Anti-rape crisis cells – 23 Jun 2022

Why is curbing sexual and gender-based violence (SGBV) not a priority for the PML-N led government?

Yet another horrifying rape case has sparked outrage across the country. The incident occurred on May 27, 2022, when a young mother was travelling on the Bahaudin Zakaria Express. Memory recalls a previous frightful rape incident that had terrorised the entire nation: the Lahore motorway rape case of September 9, 2020.

However, the legal landscape surrounding both cases has drastically changed. It was in fact the public outrage following the Lahore motorway rape case that caused the then PTI-led government to pass two Ordinances in order to improve the criminal justice system’s (CJS) response to sexual violence.

The Ordinances were passed by President Arif Alvi on December 15, 2020. They were later renewed and then passed as Acts of the Parliament and were enacted into law after receiving assent from the president. These are titled: ‘The Anti-Rape (Investigation and Trail) Act 2021’ and ‘The Criminal Law (Amendment) Act 2021’

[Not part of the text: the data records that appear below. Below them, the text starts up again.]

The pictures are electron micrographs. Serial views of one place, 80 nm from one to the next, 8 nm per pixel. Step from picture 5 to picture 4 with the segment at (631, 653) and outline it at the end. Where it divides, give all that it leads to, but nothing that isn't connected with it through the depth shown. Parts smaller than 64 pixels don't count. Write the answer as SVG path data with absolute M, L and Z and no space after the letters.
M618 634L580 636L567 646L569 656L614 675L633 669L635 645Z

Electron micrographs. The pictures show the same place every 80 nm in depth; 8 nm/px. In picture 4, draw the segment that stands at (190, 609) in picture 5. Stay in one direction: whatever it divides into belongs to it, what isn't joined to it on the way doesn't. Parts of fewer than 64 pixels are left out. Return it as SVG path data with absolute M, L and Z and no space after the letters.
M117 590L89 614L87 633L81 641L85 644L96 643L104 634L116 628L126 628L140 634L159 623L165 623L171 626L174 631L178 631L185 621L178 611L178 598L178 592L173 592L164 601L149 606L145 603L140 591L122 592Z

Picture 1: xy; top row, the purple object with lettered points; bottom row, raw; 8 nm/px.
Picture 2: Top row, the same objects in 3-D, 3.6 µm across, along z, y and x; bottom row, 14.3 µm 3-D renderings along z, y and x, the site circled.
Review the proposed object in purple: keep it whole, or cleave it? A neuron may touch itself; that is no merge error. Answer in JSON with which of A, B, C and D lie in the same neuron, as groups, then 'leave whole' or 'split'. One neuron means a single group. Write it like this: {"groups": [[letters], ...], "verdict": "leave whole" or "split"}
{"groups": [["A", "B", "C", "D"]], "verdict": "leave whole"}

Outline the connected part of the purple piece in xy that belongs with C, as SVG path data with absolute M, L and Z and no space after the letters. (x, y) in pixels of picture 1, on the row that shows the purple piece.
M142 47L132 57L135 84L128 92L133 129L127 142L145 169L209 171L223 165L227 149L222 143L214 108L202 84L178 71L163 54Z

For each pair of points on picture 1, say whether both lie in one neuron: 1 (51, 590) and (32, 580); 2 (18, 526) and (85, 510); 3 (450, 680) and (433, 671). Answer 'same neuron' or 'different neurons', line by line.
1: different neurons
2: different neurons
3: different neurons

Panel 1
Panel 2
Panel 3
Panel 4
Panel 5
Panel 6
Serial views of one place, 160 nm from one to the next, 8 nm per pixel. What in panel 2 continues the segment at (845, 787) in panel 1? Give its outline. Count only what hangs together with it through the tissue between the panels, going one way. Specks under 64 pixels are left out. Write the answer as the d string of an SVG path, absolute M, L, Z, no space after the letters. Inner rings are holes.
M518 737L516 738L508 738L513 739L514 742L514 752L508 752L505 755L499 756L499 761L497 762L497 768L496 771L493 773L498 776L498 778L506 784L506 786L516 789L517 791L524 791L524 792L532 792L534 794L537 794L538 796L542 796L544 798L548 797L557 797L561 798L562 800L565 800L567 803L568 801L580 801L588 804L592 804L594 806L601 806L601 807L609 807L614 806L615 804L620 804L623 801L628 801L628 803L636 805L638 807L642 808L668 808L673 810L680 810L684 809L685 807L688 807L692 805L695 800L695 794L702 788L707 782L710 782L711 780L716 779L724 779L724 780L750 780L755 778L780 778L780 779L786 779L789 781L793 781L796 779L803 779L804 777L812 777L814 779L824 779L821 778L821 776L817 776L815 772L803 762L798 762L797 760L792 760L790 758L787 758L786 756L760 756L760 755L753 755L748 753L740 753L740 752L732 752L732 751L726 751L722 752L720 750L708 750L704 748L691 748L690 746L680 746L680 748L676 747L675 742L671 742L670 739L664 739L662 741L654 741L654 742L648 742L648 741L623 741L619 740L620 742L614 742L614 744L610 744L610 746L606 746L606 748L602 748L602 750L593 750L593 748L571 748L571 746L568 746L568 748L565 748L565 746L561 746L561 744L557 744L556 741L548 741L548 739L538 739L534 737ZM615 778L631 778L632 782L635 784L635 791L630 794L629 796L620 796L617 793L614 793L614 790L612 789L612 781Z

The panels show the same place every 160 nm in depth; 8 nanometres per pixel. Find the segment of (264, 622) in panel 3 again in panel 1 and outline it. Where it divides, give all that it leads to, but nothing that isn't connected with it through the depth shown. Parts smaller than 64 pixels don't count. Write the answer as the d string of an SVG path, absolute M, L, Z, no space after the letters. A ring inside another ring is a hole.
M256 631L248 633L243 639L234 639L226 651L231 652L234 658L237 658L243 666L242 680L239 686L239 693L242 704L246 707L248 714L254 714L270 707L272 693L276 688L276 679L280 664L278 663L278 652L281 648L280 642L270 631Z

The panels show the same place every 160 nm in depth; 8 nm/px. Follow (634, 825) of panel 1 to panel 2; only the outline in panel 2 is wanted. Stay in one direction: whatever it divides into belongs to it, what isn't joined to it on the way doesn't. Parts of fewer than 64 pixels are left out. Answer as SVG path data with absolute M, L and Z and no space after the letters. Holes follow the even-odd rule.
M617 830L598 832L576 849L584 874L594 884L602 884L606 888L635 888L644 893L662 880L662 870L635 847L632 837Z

Despite the introduction of several survivor-centric mechanisms to ensure expeditious redressal of rape and crimes of sexual violence through special investigation teams and efficacious procedures, the non-implementation of the AntiRape Act continues to re-victimise the survivor/victim of sexual violence as s/ he navigates the CJS for the registration of FIR and Medico-legal Examination (MLE).

The intent behind the introduction of the anti-rape crisis cells (ARCCs) is to provide a multi-coordinated approach to a survivor/victim of sexual violence by placing CJS stakeholders together so that the victim/survivor does not have to travel to multiple locations in a state of vulnerability.

As per Section 4 of the Anti-Rape Act, ARCCs are to be established in public hospitals with adequate medical facilities. The power, duties and functions of the ARCCs are mentioned under Section 5 of the Act. It states that the ARCC shall “… without any delay ensure the following, namely: (a) conduct of a medico-legal examination without any delay; (b) securing, collection and gathering of such evidence as may be expedient; (c) conduct of a forensic analysis or examination; (d) registration of an first information report (FIR) by the police; and (e) performing of any other action as may be necessary.”

However, the ARCCs have not even been established in any province across Pakistan.

In the Bahaudin Zakaria Express rape case, a multi-stakeholder coordinated approach has not been seen. The FIR was lodged with the Karachi police on May 29 (with a delay of two days). The MLE was conducted at the Jinnah Postgraduate Medical Centre (JPMC) in Karachi.

It is of utmost importance that the ARRCs are established in all districts of each city across the country. In many cases that do not receive media highlight, the CJS stakeholders do not provide expedited services. This results in the loss of critical evidence. As a result, many rape cases result in a compromise, even though rape is a non-compoundable offence. According to the ‘Gap Analysis on Investigation and Prosecution of Rape and Sodomy Cases’ (2020) by the Legal Aid Society (LAS), average time taken to report to the police from the date of incident was revealed to be 1.3 months whereas average time taken in MLE was revealed to be 16.03 days.

The important questions that need to be asked are that: where are the ARCCs? Why have they not been established yet despite being mandated by the Anti-Rape Act? Why is curbing sexual and gender-based violence (SGBV) not a priority for the PML-N led government?

Additionally, the police have revealed that they registered a case against the suspects under sections 376 (punishment for rape) and 34 (acts done by several persons in furtherance of common intention) of the Pakistan Penal Code (PPC). However, it is important to note that the Criminal Law (Amendment) Act 2021 inserted ‘375A’ titled ‘Gang rape’ into the PPC. Nevertheless, this section was not utilised. This highlights that despite the enactment of the law, the police force has not been effectively trained on the correct use of the new sections relating to sexual violence in the PPC.

The federal and provincial governments must ensure the urgent implementation of the Anti-Rape (Investigation and Trail) Act 2021 and the Criminal Law (Amendment) Act 2021.